Create a cloud storage bucket
Create a service account
Give the service account read/write permissions on the storage bucket
Get a keyfile for the service account

Then update the values by adding the following:

api:
  deployment:
    extraEnv:
      - name: GOOGLE_APPLICATION_CREDENTIALS
        value: /iam/service-account-key.json
      - name: ESCI_APISERVER_LOGWRITERS
        value: cloudstorage
      - name: ESCI_APISERVER_LOGREADER
        value: cloudstorage
      - name: ESCI_INTEGRATIONS_CLOUDSTORAGE_ENABLE
        value: 'true'
      - name: ESCI_INTEGRATIONS_CLOUDSTORAGE_PROJECTID
        value: '<google cloud project id with bucket>'
      - name: ESCI_INTEGRATIONS_CLOUDSTORAGE_BUCKET
        value: '<bucket name>'
  extraSecrets:
    - key: iam
      mountPath: /iam
      b64encoded: true
      data:
        service-account-key.json: '{base64 encoded key file}'

This will ensure the api component has a service account keyfile that allows it to read and write logs from and to a cloud storage bucket.

Note: logs already stored in the database won't be moved over and won't be shown either when navigating to the respective log pages, so best to configured before you run any pipelines in a new installation.

Store your helm values

For disaster recovery it makes sense to keep your values file stored somewhere and have the unencrypted secrets used in those safed somewhere secure as well. You want this in order to be able to manually install the Helm release at any time, if any of the pipelines you usually use to upgrade Estafette CI are broken themselves.

See the Disaster recovery section for more detail on how to restore functionality.

CockroachDB backup

The most critical part of Estafette CI to safeguard for disaster discovery is the data stored in the database. The default database used by Estafette is CockroachDB. You'll have to set up a backup schedule as documented at https://www.cockroachlabs.com/docs/stable/manage-a-backup-schedule.html in order to have daily backups of the database.
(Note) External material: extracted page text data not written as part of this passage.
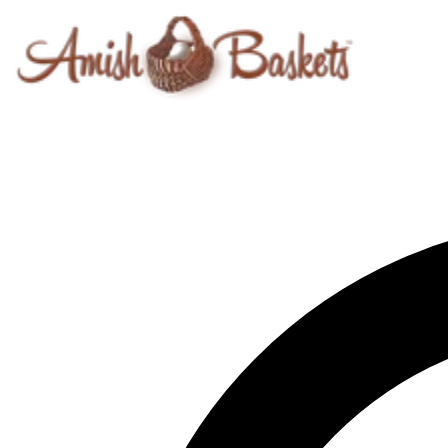
Skip to content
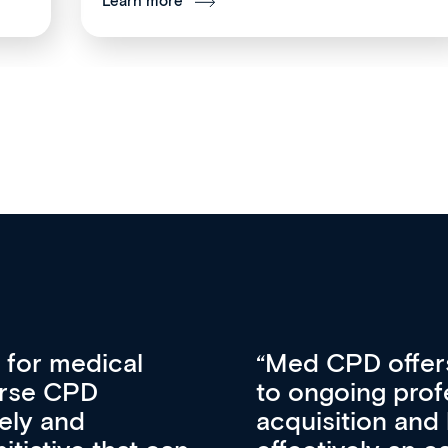
Learn more
vative approach
For me, there a
lopment, skills
CPD apart from 
pansion. It’s
professional de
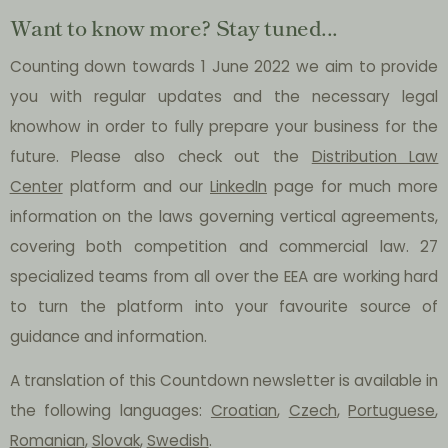
Want to know more? Stay tuned...
Counting down towards 1 June 2022 we aim to provide
you with regular updates and the necessary legal
knowhow in order to fully prepare your business for the
future. Please also check out the
Distribution Law
Center
platform and our
LinkedIn
page for much more
information on the laws governing vertical agreements,
covering both competition and commercial law. 27
specialized teams from all over the EEA are working hard
to turn the platform into your favourite source of
guidance and information.
A translation of this Countdown newsletter is available in
the following languages:
Croatian
,
Czech
,
Portuguese
,
Romanian
,
Slovak
,
Swedish
.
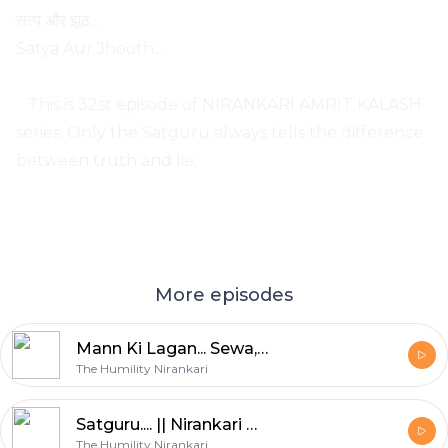
सत्य और झूठ...
Satya Aur Jhooth...
This is 32st episode of NIRANKARI AMRIT KALASH
series, Only the Satguru always tells the difference
between truth and lie.
More episodes
Mann Ki Lagan... Sewa, Sumiran, Satsang || Nirankari Amrit Kalash || Part. 43
The Humility Nirankari
Satguru.... || Nirankari Amrit Kalash || Part. 42
The Humility Nirankari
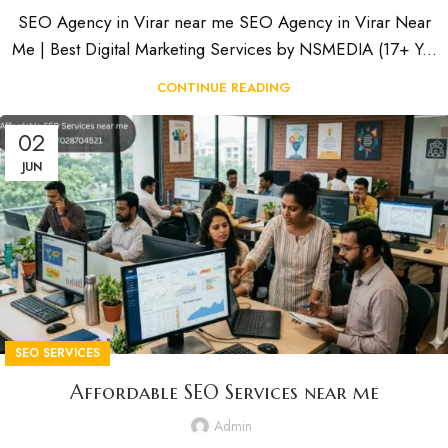
SEO Agency in Virar near me SEO Agency in Virar Near
Me | Best Digital Marketing Services by NSMEDIA (17+ Y...
CONTINUE READING
02
JUN
SEO SERVICES
Affordable SEO Services near me
Admin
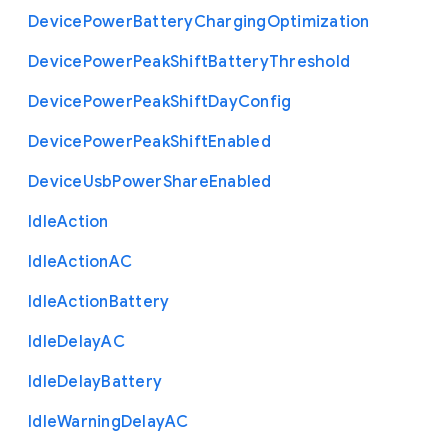
Device
Power
Battery
Charging
Optimization
Device
Power
Peak
Shift
Battery
Threshold
Device
Power
Peak
Shift
Day
Config
Device
Power
Peak
Shift
Enabled
Device
Usb
Power
Share
Enabled
Idle
Action
Idle
Action
A
C
Idle
Action
Battery
Idle
Delay
A
C
Idle
Delay
Battery
Idle
Warning
Delay
A
C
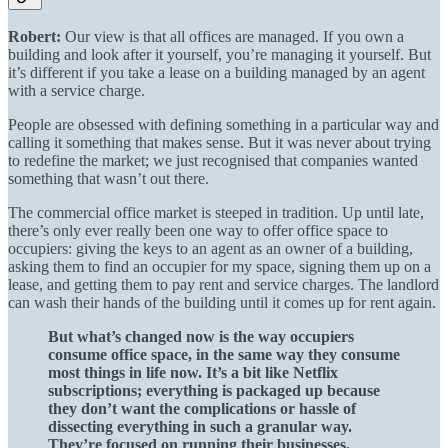
Robert:
Our view is that all offices are managed. If you own a
building and look after it yourself, you’re managing it yourself. But
it’s different if you take a lease on a building managed by an agent
with a service charge.
People are obsessed with defining something in a particular way and
calling it something that makes sense. But it was never about trying
to redefine the market; we just recognised that companies wanted
something that wasn’t out there.
The commercial office market is steeped in tradition. Up until late,
there’s only ever really been one way to offer office space to
occupiers: giving the keys to an agent as an owner of a building,
asking them to find an occupier for my space, signing them up on a
lease, and getting them to pay rent and service charges. The landlord
can wash their hands of the building until it comes up for rent again.
But what’s changed now is the way occupiers
consume office space, in the same way they consume
most things in life now. It’s a bit like Netflix
subscriptions; everything is packaged up because
they don’t want the complications or hassle of
dissecting everything in such a granular way.
They’re focused on running their businesses.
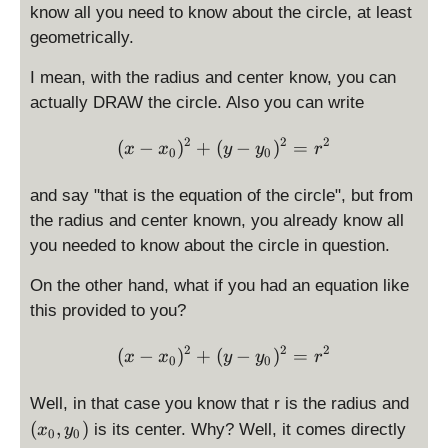
^
x
know all you need to know about the circle, at least
-
2
_
y
geometrically.
0
_
,
I mean, with the radius and center know, you can
0
y
actually DRAW the circle. Also you can write
)
_
^
0
2
2
2
\displaystyle (x - x_0)^2 
(
−
2
)
+
(
−
)
=
x
x
y
y
r
0
0
)
=
r
and say "that is the equation of the circle", but from
^
the radius and center known, you already know all
2
you needed to know about the circle in question.
On the other hand, what if you had an equation like
this provided to you?
2
2
2
\displaystyle (x - x_0)^2 
(
−
)
+
(
−
)
=
x
x
y
y
r
0
0
(
Well, in that case you know that r is the radius and
x
(
,
)
is its center. Why? Well, it comes directly
x
y
0
0
_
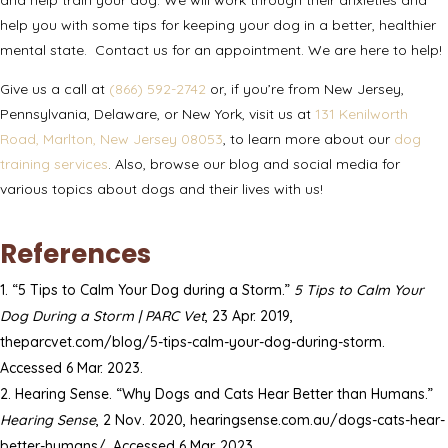
help you with some tips for keeping your dog in a better, healthier
mental state.
Contact us
for an appointment. We are here to help!
Give us a call at
(866) 592-2742
or, if you’re from New Jersey,
Pennsylvania, Delaware, or New York, visit us at
131 Kenilworth
Road, Marlton, New Jersey 08053
, to learn more about our
dog
training services
. Also, browse our
blog
and
social media
for
various topics about dogs and their lives with us!
References
“5 Tips to Calm Your Dog during a Storm.”
5 Tips to Calm Your
Dog During a Storm | PARC Vet
, 23 Apr. 2019,
theparcvet.com/blog/5-tips-calm-your-dog-during-storm.
Accessed 6 Mar. 2023.
Hearing Sense. “Why Dogs and Cats Hear Better than Humans.”
Hearing Sense
, 2 Nov. 2020, hearingsense.com.au/dogs-cats-hear-
better-humans/. Accessed 6 Mar. 2023.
In order to connect to the Cockroachdb database to perform queries, the Helm chart has a db-client subchart, that's disabled by default. You can enabled it by setting values:

db-client:
  enabled: true

This will spin up a pod named estafette-ci-db-client which you can ‘log in to’ with the following command:

kubectl exec -it estafette-ci-db-client -n estafette-ci \
-- ./cockroach sql \
--certs-dir=/cockroach-certs \
--host=estafette-ci-db-public

From here on you can follow the instructions as listed by the documentation of Cockroachdb.
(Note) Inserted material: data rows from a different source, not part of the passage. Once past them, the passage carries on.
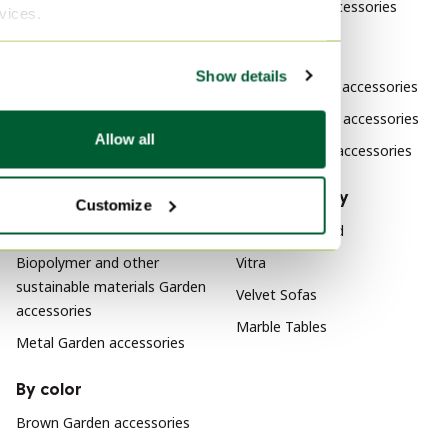
Vibia Garden accessories
rvices.
Vintage Garden tables
Vintage Garden benches
By style
Show details
Vintage Lounge sets
Modern Garden accessories
Vintage Furniture
Klassiek Garden accessories
Allow all
Design Garden accessories
By material
By popularity
Customize
Plastic Garden accessories
Wood Sideboard
Biopolymer and other
Vitra
sustainable materials Garden
Velvet Sofas
accessories
Marble Tables
Metal Garden accessories
By color
Brown Garden accessories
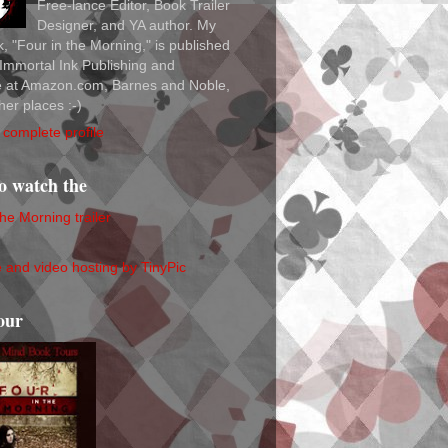
Free-lance Editor, Book Trailer
Designer, and YA author. My
ok, "Four in the Morning," is published
Immortal Ink Publishing and
le at Amazon.com, Barnes and Noble,
her places :-)
complete profile
to watch the
the Morning trailer
our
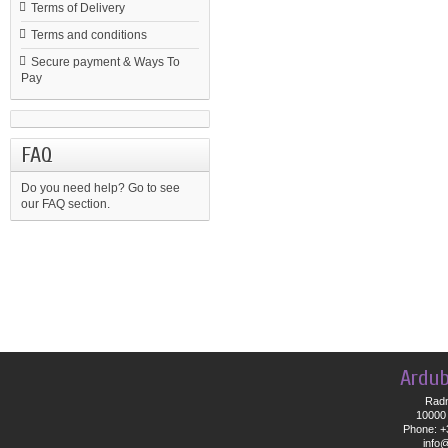
Terms of Delivery
Terms and conditions
Secure payment & Ways To
Pay
FAQ
Do you need help?
Go to see
our FAQ section.
Ardub
Radn
10000 
Phone: +
info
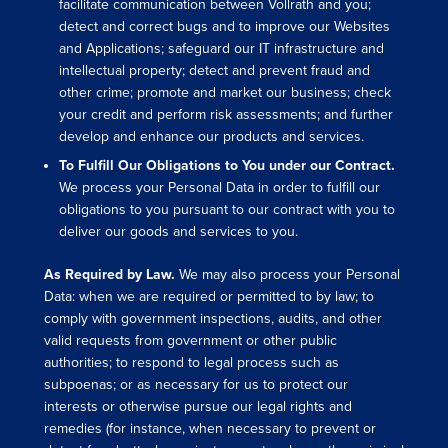
facilitate communication between Vollrath and you;
detect and correct bugs and to improve our Websites
and Applications; safeguard our IT infrastructure and
intellectual property; detect and prevent fraud and
other crime; promote and market our business; check
your credit and perform risk assessments; and further
develop and enhance our products and services.
To Fulfill Our Obligations to You under our Contract.
We process your Personal Data in order to fulfill our
obligations to you pursuant to our contract with you to
deliver our goods and services to you.
As Required by Law.
We may also process your Personal
Data: when we are required or permitted to by law; to
comply with government inspections, audits, and other
valid requests from government or other public
authorities; to respond to legal process such as
subpoenas; or as necessary for us to protect our
interests or otherwise pursue our legal rights and
remedies (for instance, when necessary to prevent or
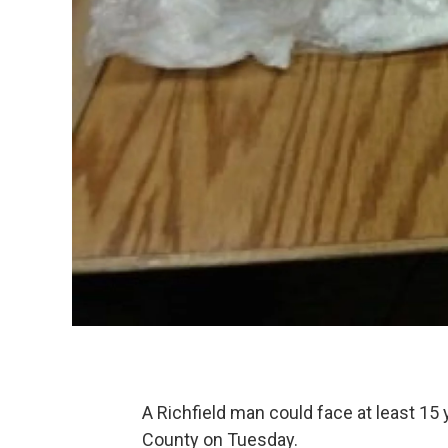
A Richfield man could face at least 15 y
County on Tuesday.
For example in order to create a scheduled backup to Google Cloud Storage

Create a cloud storage bucket
Create a service account
Give the service account read/write permissions on the storage bucket
Get a keyfile for the service account
Execute the following query in the estafette-ci-db-client:

CREATE SCHEDULE daily_backup
  FOR BACKUP INTO 'gs://{bucket name}/db-backups?AUTH=specified&CREDENTIALS={base64 encoded key}'
    WITH revision_history
    RECURRING '@daily'
    WITH SCHEDULE OPTIONS first_run = 'now';

Once you're done best to disable the db-client again by updating the values to

db-client:
  enabled: false

Back up decryption key

In case you're already using Estafette secrets in build manifests and centrally configured credentials you'll need a backup of the encryption/decryption key. You can get it's value with

kubectl get secret --namespace estafette-ci estafette-ci-api -o jsonpath="{.data.secretDecryptionKey}" | base64 --decode ; echo

Best store this securely in a password manager. This is the most sensitive piece of data used by Estafette. Once it leaks everyone can decrypt any of the Estafette secrets used by the system.